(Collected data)
▼
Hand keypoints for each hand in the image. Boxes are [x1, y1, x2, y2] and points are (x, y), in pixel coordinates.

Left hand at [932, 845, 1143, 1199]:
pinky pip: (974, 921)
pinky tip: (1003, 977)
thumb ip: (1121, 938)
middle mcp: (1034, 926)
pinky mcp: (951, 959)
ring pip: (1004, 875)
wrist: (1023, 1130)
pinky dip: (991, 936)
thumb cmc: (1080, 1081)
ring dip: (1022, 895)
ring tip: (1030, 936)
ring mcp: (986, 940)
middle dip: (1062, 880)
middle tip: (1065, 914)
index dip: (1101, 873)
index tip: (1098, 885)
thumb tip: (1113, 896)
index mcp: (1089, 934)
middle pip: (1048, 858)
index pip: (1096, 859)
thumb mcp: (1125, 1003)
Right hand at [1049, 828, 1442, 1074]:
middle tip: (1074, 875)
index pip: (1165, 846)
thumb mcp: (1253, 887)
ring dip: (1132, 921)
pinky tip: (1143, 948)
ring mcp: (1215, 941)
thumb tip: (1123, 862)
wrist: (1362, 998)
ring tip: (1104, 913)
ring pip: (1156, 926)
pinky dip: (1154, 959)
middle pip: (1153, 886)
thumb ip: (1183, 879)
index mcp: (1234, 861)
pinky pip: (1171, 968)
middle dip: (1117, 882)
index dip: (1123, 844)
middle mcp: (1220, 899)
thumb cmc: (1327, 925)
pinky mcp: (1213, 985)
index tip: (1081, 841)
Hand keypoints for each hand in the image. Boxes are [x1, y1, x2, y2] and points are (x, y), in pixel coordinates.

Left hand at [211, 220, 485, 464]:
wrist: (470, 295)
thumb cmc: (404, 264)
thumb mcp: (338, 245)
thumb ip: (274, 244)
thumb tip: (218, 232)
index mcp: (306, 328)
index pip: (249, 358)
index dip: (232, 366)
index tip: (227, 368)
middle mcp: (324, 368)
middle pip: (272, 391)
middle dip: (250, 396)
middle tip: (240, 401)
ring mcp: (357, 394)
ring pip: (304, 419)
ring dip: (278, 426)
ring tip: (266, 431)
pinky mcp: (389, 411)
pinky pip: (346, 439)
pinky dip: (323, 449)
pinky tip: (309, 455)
▲
§ **TASK DETAILS**: An exact copy of the entries from the line containing "thumb cmc: (404, 264)" through the last line is the expected answer.

§ **RESPONSE TO THE EXERCISE**:
thumb cmc: (404, 264)
thumb mcp: (338, 245)
thumb ip: (274, 244)
thumb tip: (218, 232)
index mcp: (306, 328)
index pip: (249, 358)
index dip: (232, 366)
index tip: (227, 368)
middle mcp: (324, 368)
middle pip: (272, 391)
middle dip: (250, 396)
middle tip: (240, 401)
ring mcp: (357, 394)
ring pip: (304, 419)
ring dip: (278, 426)
ring tip: (266, 431)
pinky mcp: (389, 411)
pinky pip: (346, 439)
pinky dip: (323, 449)
pinky tip: (309, 455)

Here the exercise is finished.